Küçük Yetişkinler

Doğduğumuz yer kaderimizin ilk çizgisidir. Anne ve baba aracılığıyla dünyaya gelir, onların duygularını, karakterlerini ve davranışlarını gözlerimizle öğreniriz. Ancak kimi zaman bu miras ruhumuzu doyurmaz; gözümüz hep daha yükseklere bakar. İnsan kaç yaşına gelirse gelsin, içinde taşıdığı heves, inanç ve beklenti çoğu zaman aynı kalır. Yıllar geçse de, aynadaki kırışıklıklara bakmadan, hatta kendine hiç dönüp “Ben ne yapıyorum? Bencil miyim?” diye sormadan yaşamını sürdürür.

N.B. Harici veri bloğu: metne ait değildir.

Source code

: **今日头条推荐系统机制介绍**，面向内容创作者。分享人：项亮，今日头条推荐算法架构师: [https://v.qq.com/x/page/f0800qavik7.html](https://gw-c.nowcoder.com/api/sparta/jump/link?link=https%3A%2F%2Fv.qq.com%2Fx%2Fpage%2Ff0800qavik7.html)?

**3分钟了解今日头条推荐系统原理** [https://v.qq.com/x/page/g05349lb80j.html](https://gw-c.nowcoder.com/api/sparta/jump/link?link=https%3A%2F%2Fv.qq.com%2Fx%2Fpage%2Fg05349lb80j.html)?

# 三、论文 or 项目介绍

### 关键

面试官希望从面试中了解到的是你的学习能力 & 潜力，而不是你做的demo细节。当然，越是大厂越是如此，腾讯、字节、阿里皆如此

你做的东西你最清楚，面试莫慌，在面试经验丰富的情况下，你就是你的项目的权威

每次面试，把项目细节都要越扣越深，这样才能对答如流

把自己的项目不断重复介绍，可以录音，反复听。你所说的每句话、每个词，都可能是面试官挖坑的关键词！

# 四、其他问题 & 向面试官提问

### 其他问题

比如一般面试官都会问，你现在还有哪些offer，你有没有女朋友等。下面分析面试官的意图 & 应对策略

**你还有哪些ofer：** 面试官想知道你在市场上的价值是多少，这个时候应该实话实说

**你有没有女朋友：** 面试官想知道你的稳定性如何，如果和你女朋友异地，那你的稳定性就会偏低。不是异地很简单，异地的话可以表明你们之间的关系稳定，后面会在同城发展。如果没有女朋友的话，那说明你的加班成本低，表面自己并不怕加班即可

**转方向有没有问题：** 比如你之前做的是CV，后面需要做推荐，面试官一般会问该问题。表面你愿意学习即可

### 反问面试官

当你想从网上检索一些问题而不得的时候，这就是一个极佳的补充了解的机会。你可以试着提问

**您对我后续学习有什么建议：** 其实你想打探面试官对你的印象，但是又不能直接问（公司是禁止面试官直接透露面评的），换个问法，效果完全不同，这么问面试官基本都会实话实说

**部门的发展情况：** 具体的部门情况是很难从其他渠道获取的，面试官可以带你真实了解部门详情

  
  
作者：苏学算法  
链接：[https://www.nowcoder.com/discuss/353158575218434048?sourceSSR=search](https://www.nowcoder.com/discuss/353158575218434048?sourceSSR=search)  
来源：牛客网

Bazı yetişkinler için başkalarının hayatıyla oynamak oldukça kolaydır. Bunun kökeninde, çocukken aşırı korunmuş ve pohpohlanmış bir geçmiş yatar. Her üzüldüğünde annesinin koşarak yanında olduğu, her isteğinin karşılandığı bir çocuk, sağlıklı bir yetişkinlik geliştiremez. Bu nedenle bugün, 50 yaşında olup hâlâ çocuk gibi davranan, sorumluluk almaktan kaçan bireyleri görebiliyoruz.

Psikolojide bu durum narsisistik kişilik özellikleri ile açıklanır. Çocuklukta sınırlar konulmadığında, çocuğun her istediği verildiğinde, birey benmerkezci bir bakış açısıyla büyür. Kendini çok faydalı ve önemli zannetse de aslında hayatında somut bir üretkenlik gösteremez. Bazı bireyler ise dini ya da ahlaki pratikleri, hatalarını örtmek için bir araç gibi kullanır; yaptığı yanlışların sorumluluğunu almak yerine, ibadetle kapatabileceğine inanır. Bu da içsel bir yüzleşmenin ertelenmesi anlamına gelir.

Özellikle baba figürünün eksikliği, erkek çocukların gelişiminde belirgin bir boşluk bırakır. Baba yerine anne tarafından verilen eğitim, çoğu zaman sağlıklı sınırlar oluşturmaz. Böylece çocuk, farkında olmadan bencil, talepkâr ve empati yoksunu bir yetişkin olur. Bu kişiler içsel sıkıntılarını çevresine yansıtır; “canım sıkıldı” diyerek başkalarını suçlayabilir, kendi sorunlarını başkalarının üzerine yükleyebilir.

Sonuç olarak, “küçük yetişkinler” dediğimiz bu bireyler, aslında hiç büyüyememiş çocuklardır. Yanlış aile tutumları, sınır koymayan ebeveynlik ve eksik baba figürü, hem onların hem de hayatlarına dokunan insanların yaşamını zorlaştırır.